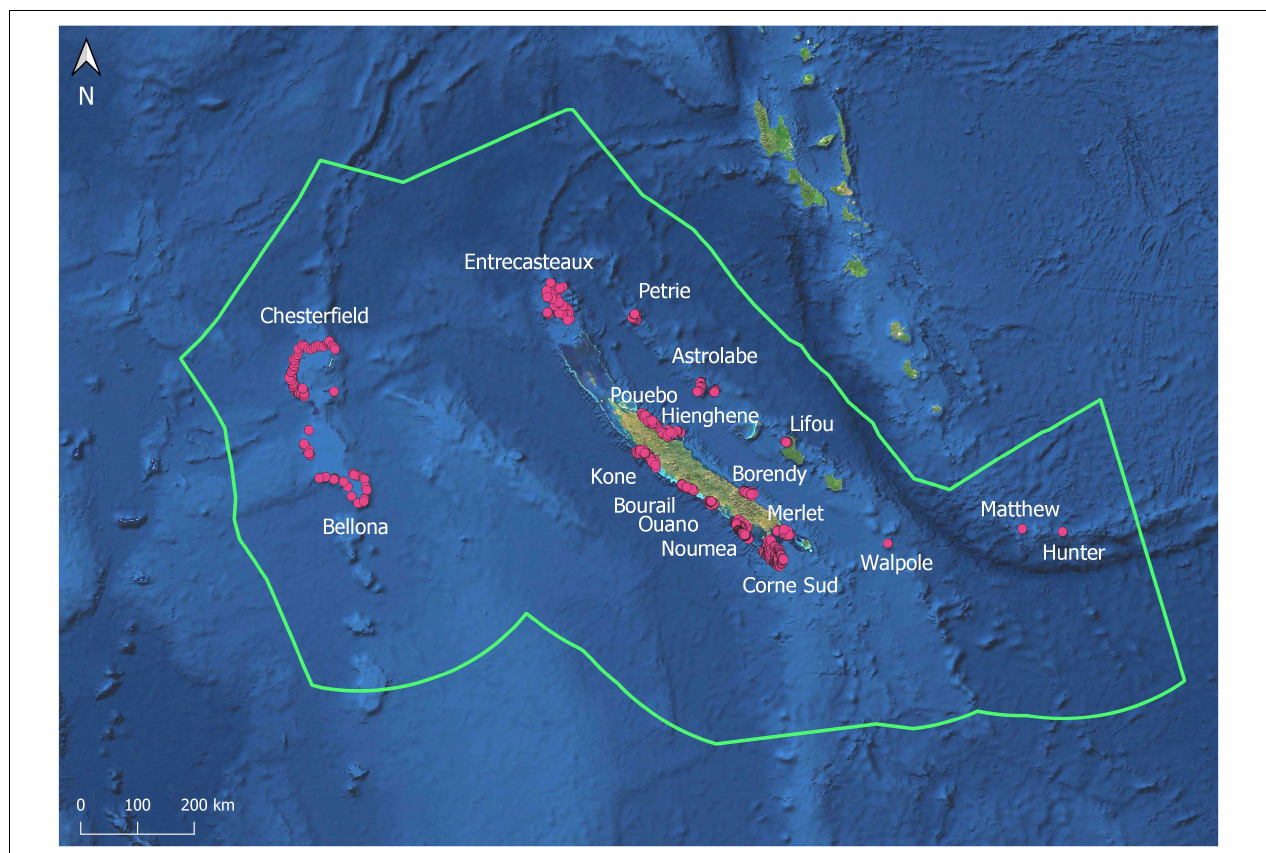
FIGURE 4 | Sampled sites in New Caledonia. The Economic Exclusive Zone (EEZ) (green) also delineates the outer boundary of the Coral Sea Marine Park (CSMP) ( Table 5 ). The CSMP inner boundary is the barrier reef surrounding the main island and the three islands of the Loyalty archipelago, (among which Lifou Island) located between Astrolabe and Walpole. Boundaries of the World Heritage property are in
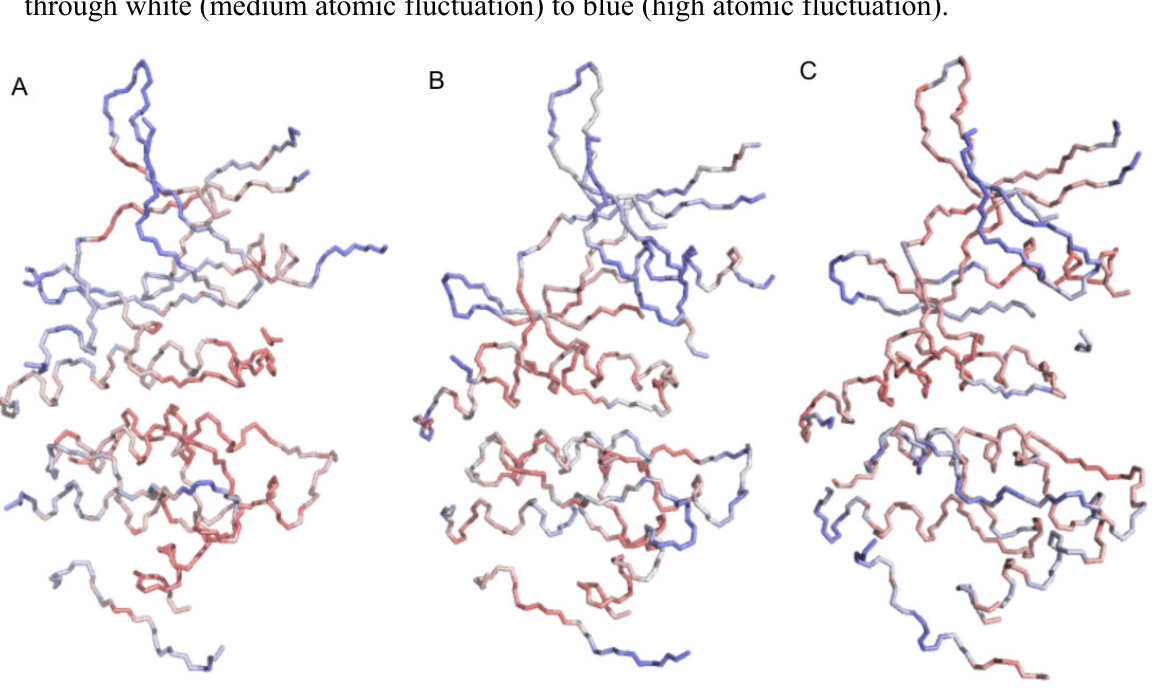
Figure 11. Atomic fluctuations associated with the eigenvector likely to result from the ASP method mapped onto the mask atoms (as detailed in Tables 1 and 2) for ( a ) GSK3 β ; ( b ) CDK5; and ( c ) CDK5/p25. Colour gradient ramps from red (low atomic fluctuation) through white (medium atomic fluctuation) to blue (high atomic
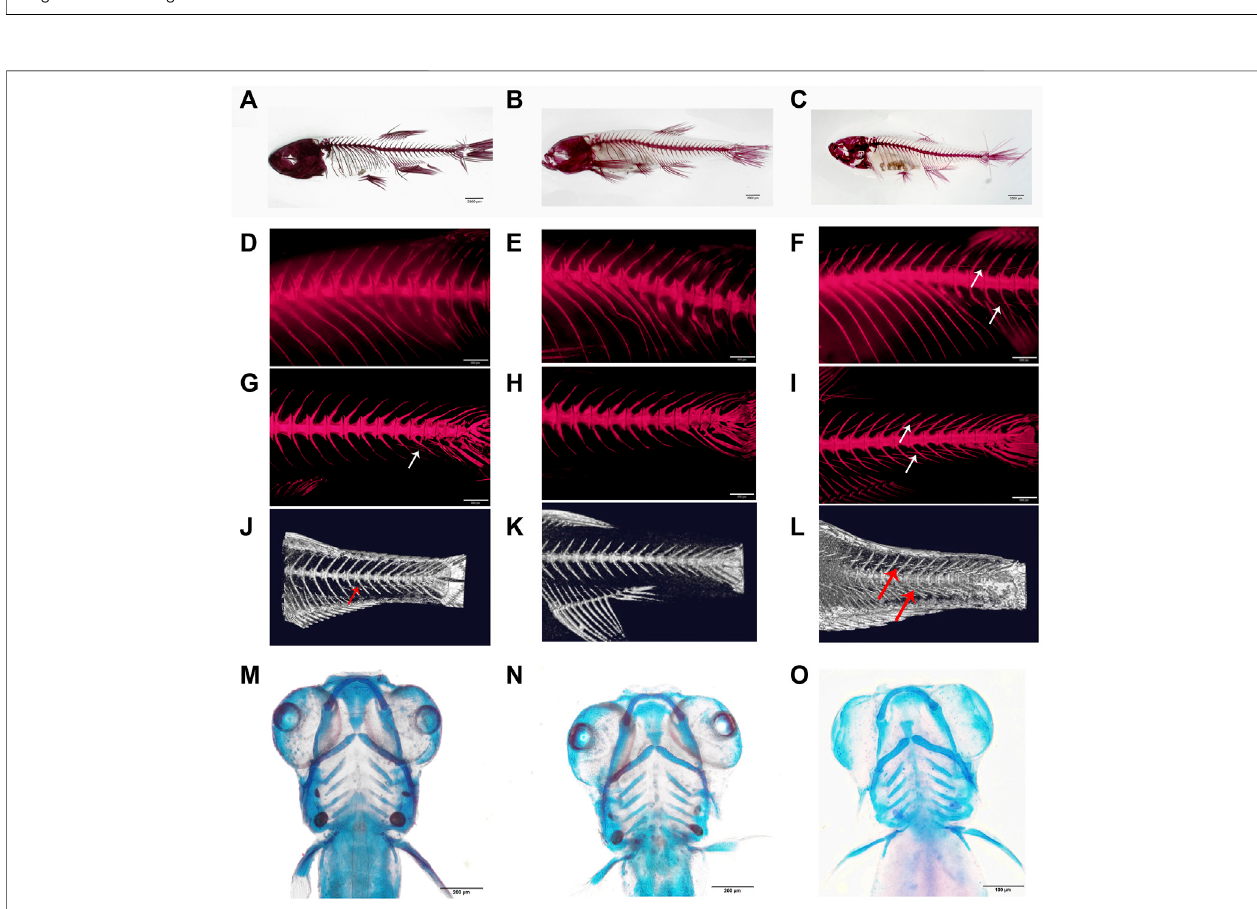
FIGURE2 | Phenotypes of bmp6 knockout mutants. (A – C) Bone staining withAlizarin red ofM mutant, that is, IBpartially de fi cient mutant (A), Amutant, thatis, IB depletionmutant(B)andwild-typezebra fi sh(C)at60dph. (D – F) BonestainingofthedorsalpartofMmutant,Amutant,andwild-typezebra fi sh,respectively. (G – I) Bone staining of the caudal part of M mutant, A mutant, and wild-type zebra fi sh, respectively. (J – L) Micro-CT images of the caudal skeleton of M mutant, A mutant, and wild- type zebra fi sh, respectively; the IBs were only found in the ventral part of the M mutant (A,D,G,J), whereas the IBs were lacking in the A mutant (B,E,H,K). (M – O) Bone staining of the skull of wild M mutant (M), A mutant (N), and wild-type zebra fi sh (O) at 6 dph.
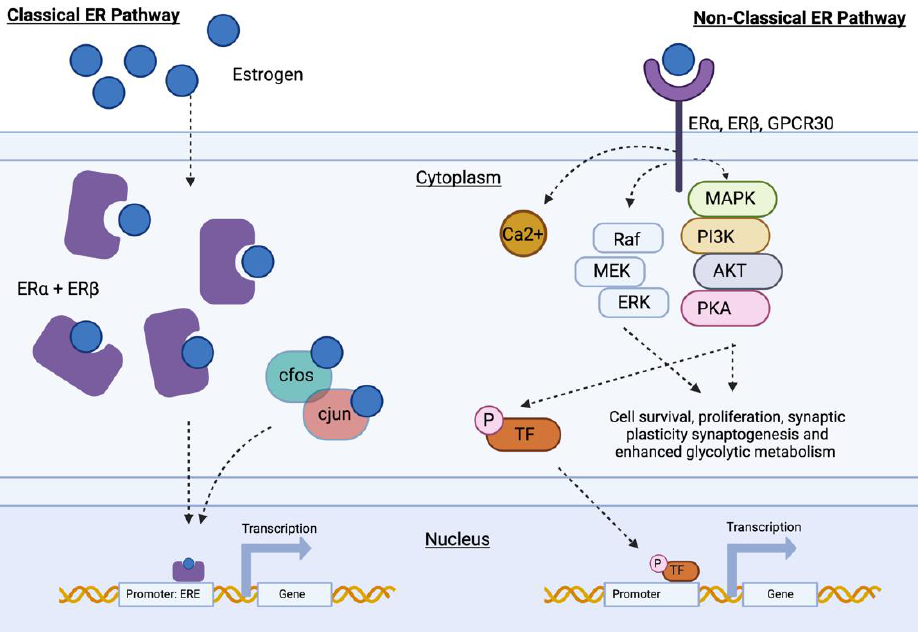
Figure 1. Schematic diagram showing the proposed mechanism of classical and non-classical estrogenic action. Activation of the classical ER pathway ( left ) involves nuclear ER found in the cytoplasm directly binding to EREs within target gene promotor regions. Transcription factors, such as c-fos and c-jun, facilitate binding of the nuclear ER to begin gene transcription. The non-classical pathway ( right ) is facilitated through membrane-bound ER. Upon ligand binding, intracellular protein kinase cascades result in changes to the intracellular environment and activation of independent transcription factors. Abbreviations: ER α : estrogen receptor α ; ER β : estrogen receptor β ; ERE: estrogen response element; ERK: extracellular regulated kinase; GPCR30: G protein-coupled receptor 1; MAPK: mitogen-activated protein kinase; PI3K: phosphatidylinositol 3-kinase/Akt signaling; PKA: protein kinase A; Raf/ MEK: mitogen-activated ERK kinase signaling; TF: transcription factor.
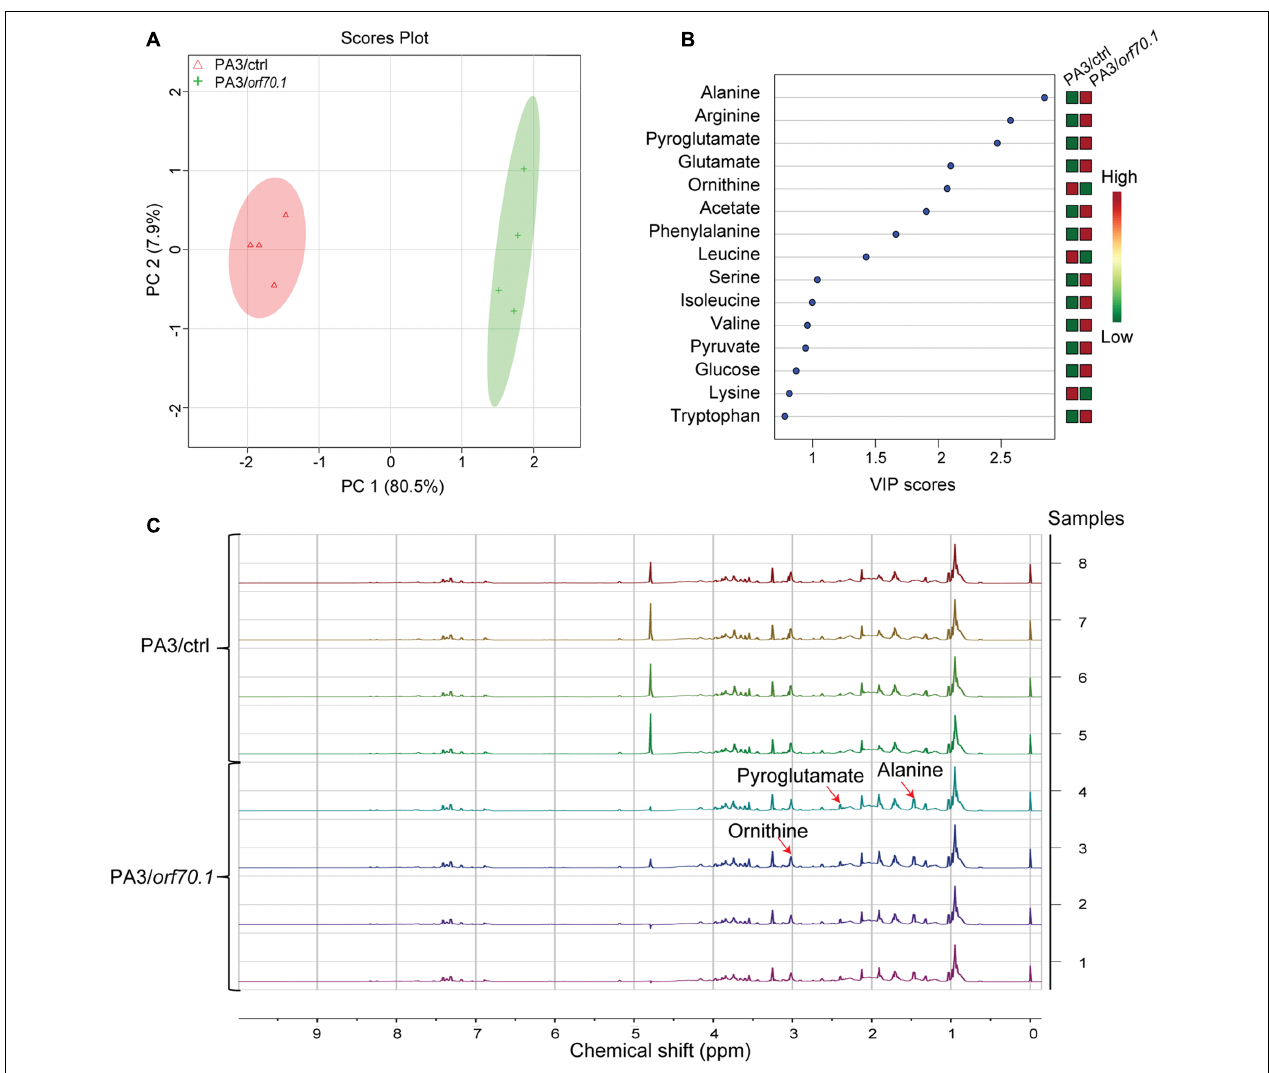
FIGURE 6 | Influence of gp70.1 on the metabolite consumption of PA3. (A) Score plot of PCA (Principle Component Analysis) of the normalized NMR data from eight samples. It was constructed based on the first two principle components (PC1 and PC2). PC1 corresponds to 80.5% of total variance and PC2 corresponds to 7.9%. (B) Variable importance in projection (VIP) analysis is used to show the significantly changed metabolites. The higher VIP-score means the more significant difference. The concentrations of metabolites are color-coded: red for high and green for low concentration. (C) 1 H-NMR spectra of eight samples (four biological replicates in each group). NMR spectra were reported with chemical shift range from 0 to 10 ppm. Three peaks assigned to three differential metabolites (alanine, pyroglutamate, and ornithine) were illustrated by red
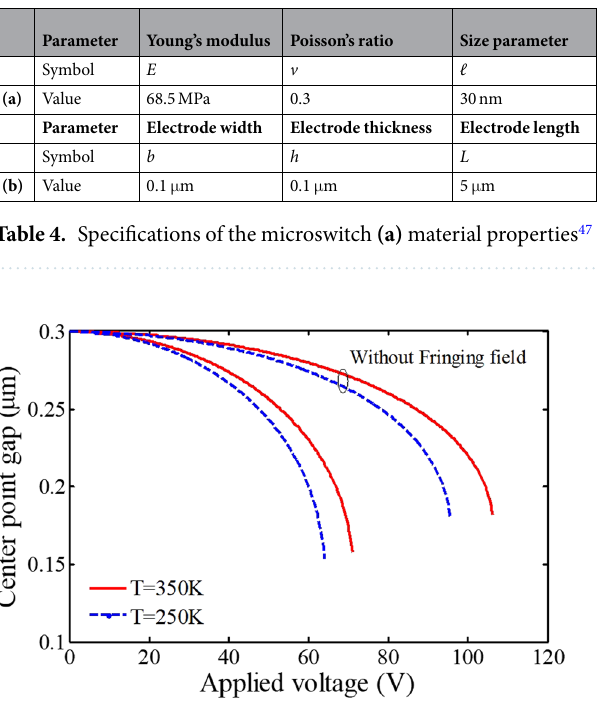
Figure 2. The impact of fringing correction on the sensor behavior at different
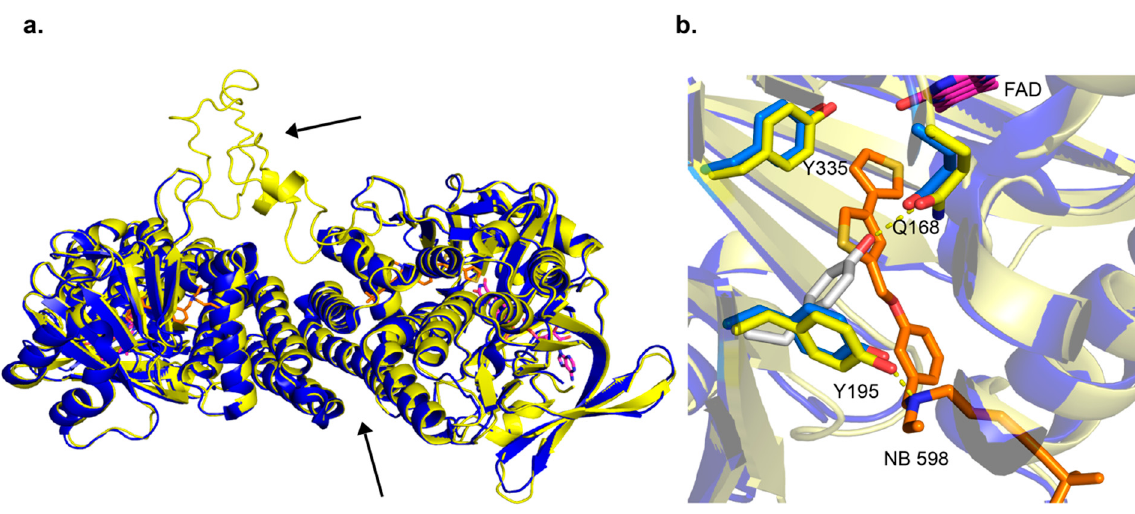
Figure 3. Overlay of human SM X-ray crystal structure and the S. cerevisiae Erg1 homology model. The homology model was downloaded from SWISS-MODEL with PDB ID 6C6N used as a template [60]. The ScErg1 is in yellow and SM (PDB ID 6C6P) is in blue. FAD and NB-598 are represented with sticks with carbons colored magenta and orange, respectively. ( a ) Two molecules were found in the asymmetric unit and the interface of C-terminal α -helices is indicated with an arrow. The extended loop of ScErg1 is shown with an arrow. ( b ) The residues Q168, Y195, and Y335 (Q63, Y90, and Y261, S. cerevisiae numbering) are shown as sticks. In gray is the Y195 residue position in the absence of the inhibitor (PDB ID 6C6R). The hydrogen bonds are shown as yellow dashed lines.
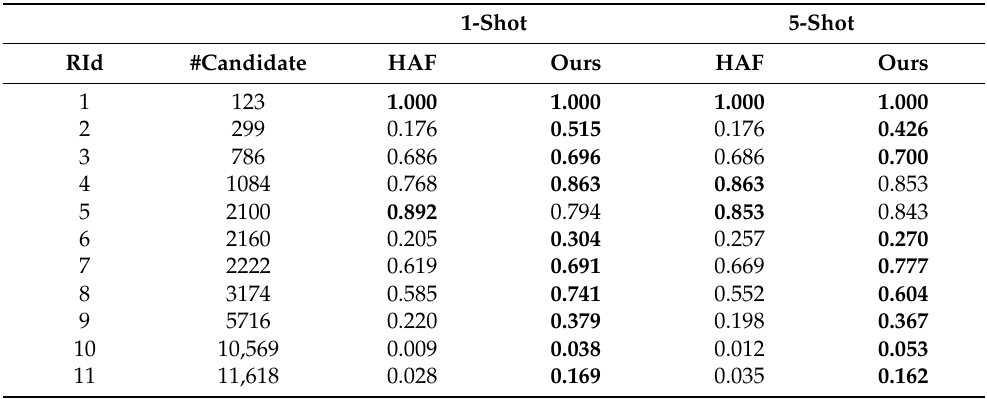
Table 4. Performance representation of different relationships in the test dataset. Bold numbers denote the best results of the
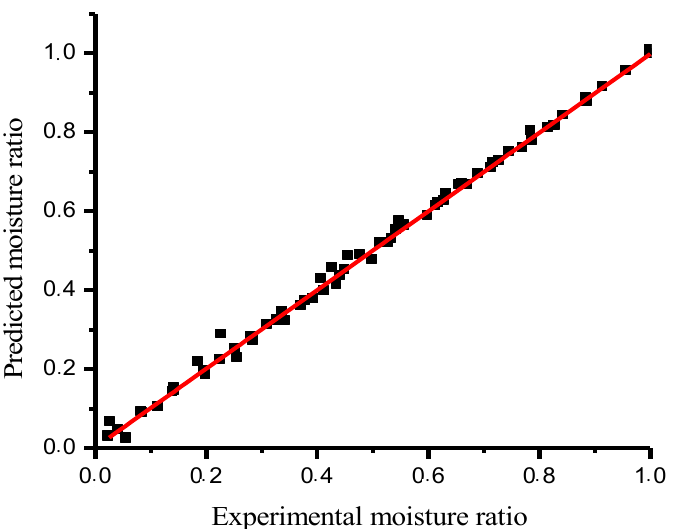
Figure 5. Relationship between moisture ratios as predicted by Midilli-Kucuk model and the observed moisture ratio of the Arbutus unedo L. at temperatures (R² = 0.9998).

Task description: Restate the records above verbatim. Pictures stay out.

Result for this exercise:
FIGURE 4 | Sampled sites in New Caledonia. The Economic Exclusive Zone (EEZ) (green) also delineates the outer boundary of the Coral Sea Marine Park (CSMP) ( Table 5 ). The CSMP inner boundary is the barrier reef surrounding the main island and the three islands of the Loyalty archipelago, (among which Lifou Island) located between Astrolabe and Walpole. Boundaries of the World Heritage property are in
Figure 11. Atomic fluctuations associated with the eigenvector likely to result from the ASP method mapped onto the mask atoms (as detailed in Tables 1 and 2) for ( a ) GSK3 β ; ( b ) CDK5; and ( c ) CDK5/p25. Colour gradient ramps from red (low atomic fluctuation) through white (medium atomic fluctuation) to blue (high atomic
FIGURE2 | Phenotypes of bmp6 knockout mutants. (A – C) Bone staining withAlizarin red ofM mutant, that is, IBpartially de fi cient mutant (A), Amutant, thatis, IB depletionmutant(B)andwild-typezebra fi sh(C)at60dph. (D – F) BonestainingofthedorsalpartofMmutant,Amutant,andwild-typezebra fi sh,respectively. (G – I) Bone staining of the caudal part of M mutant, A mutant, and wild-type zebra fi sh, respectively. (J – L) Micro-CT images of the caudal skeleton of M mutant, A mutant, and wild- type zebra fi sh, respectively; the IBs were only found in the ventral part of the M mutant (A,D,G,J), whereas the IBs were lacking in the A mutant (B,E,H,K). (M – O) Bone staining of the skull of wild M mutant (M), A mutant (N), and wild-type zebra fi sh (O) at 6 dph.
Figure 1. Schematic diagram showing the proposed mechanism of classical and non-classical estrogenic action. Activation of the classical ER pathway ( left ) involves nuclear ER found in the cytoplasm directly binding to EREs within target gene promotor regions. Transcription factors, such as c-fos and c-jun, facilitate binding of the nuclear ER to begin gene transcription. The non-classical pathway ( right ) is facilitated through membrane-bound ER. Upon ligand binding, intracellular protein kinase cascades result in changes to the intracellular environment and activation of independent transcription factors. Abbreviations: ER α : estrogen receptor α ; ER β : estrogen receptor β ; ERE: estrogen response element; ERK: extracellular regulated kinase; GPCR30: G protein-coupled receptor 1; MAPK: mitogen-activated protein kinase; PI3K: phosphatidylinositol 3-kinase/Akt signaling; PKA: protein kinase A; Raf/ MEK: mitogen-activated ERK kinase signaling; TF: transcription factor.
FIGURE 6 | Influence of gp70.1 on the metabolite consumption of PA3. (A) Score plot of PCA (Principle Component Analysis) of the normalized NMR data from eight samples. It was constructed based on the first two principle components (PC1 and PC2). PC1 corresponds to 80.5% of total variance and PC2 corresponds to 7.9%. (B) Variable importance in projection (VIP) analysis is used to show the significantly changed metabolites. The higher VIP-score means the more significant difference. The concentrations of metabolites are color-coded: red for high and green for low concentration. (C) 1 H-NMR spectra of eight samples (four biological replicates in each group). NMR spectra were reported with chemical shift range from 0 to 10 ppm. Three peaks assigned to three differential metabolites (alanine, pyroglutamate, and ornithine) were illustrated by red
Figure 2. The impact of fringing correction on the sensor behavior at different
Figure 3. Overlay of human SM X-ray crystal structure and the S. cerevisiae Erg1 homology model. The homology model was downloaded from SWISS-MODEL with PDB ID 6C6N used as a template [60]. The ScErg1 is in yellow and SM (PDB ID 6C6P) is in blue. FAD and NB-598 are represented with sticks with carbons colored magenta and orange, respectively. ( a ) Two molecules were found in the asymmetric unit and the interface of C-terminal α -helices is indicated with an arrow. The extended loop of ScErg1 is shown with an arrow. ( b ) The residues Q168, Y195, and Y335 (Q63, Y90, and Y261, S. cerevisiae numbering) are shown as sticks. In gray is the Y195 residue position in the absence of the inhibitor (PDB ID 6C6R). The hydrogen bonds are shown as yellow dashed lines.
Table 4. Performance representation of different relationships in the test dataset. Bold numbers denote the best results of the
Figure 5. Relationship between moisture ratios as predicted by Midilli-Kucuk model and the observed moisture ratio of the Arbutus unedo L. at temperatures (R² = 0.9998).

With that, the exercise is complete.